▶ [Task description]
Go through the material that comes after this and count the lines containing "werden"; report only the count.

▶ [Records for the task]
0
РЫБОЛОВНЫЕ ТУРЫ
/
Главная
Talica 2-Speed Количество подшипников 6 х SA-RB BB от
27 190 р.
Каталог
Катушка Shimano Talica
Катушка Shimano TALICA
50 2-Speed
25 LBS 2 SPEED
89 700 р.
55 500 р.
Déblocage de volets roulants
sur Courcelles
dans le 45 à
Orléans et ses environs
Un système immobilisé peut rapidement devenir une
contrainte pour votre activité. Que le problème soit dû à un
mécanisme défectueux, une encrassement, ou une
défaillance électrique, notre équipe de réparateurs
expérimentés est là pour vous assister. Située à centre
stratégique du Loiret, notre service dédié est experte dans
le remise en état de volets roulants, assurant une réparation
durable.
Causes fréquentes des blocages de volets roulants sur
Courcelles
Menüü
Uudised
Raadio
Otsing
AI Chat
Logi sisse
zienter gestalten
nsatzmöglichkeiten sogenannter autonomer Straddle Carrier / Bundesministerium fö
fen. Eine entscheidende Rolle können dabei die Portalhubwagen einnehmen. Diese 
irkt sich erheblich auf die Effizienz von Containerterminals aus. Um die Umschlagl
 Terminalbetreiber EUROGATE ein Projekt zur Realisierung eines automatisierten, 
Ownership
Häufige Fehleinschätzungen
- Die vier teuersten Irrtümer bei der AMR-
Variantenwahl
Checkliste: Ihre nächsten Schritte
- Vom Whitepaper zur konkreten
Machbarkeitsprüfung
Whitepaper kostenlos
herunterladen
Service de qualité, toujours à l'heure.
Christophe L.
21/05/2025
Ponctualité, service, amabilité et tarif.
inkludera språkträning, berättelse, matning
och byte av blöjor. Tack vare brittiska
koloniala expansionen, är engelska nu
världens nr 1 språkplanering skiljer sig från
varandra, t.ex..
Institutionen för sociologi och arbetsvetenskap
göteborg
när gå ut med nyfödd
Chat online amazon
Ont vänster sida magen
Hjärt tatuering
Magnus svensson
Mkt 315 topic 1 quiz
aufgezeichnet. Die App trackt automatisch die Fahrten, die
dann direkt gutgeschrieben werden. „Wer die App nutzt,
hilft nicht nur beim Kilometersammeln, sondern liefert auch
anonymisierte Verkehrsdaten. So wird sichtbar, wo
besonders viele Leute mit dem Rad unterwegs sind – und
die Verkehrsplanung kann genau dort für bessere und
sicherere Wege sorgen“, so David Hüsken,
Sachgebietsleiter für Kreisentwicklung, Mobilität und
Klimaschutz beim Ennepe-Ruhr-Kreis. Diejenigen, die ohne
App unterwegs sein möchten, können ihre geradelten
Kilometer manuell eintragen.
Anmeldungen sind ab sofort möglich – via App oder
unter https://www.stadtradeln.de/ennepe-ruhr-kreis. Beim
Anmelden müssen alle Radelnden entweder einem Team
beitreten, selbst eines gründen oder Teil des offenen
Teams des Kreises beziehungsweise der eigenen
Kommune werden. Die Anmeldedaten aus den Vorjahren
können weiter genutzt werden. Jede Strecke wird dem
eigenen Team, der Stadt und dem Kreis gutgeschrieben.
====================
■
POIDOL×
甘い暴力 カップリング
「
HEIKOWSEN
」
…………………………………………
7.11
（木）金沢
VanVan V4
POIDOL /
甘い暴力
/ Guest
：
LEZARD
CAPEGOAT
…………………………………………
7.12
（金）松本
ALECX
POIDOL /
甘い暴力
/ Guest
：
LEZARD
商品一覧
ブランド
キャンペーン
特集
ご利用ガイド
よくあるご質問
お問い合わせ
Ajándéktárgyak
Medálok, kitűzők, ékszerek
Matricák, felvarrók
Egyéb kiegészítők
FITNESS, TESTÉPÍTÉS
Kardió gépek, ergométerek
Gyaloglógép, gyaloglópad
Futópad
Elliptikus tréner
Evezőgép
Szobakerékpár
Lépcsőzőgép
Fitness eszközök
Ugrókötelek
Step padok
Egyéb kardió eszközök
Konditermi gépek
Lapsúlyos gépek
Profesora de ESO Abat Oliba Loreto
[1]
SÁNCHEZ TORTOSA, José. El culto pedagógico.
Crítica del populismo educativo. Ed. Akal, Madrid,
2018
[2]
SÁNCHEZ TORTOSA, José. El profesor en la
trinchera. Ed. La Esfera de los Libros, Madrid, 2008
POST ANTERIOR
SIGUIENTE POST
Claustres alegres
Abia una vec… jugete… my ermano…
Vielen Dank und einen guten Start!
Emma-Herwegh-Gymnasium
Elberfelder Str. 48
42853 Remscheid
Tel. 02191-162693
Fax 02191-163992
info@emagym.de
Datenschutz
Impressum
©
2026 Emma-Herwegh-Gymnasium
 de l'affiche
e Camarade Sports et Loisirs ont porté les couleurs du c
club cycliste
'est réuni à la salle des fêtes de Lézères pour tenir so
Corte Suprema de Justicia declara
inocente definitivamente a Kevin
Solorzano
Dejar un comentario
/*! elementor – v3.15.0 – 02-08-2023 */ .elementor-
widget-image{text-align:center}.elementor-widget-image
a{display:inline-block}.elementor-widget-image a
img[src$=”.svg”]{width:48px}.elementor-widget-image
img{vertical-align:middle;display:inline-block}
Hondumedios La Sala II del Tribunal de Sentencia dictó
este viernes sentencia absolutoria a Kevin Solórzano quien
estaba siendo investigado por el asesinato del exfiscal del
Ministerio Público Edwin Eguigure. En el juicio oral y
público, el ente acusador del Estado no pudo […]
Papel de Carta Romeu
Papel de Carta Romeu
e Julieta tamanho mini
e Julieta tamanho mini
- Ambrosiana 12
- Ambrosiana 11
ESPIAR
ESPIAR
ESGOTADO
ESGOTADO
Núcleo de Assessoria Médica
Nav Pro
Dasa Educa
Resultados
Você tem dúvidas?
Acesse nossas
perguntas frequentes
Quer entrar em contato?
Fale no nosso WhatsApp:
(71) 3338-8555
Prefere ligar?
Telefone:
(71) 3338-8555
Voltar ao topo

▶ [Response]
3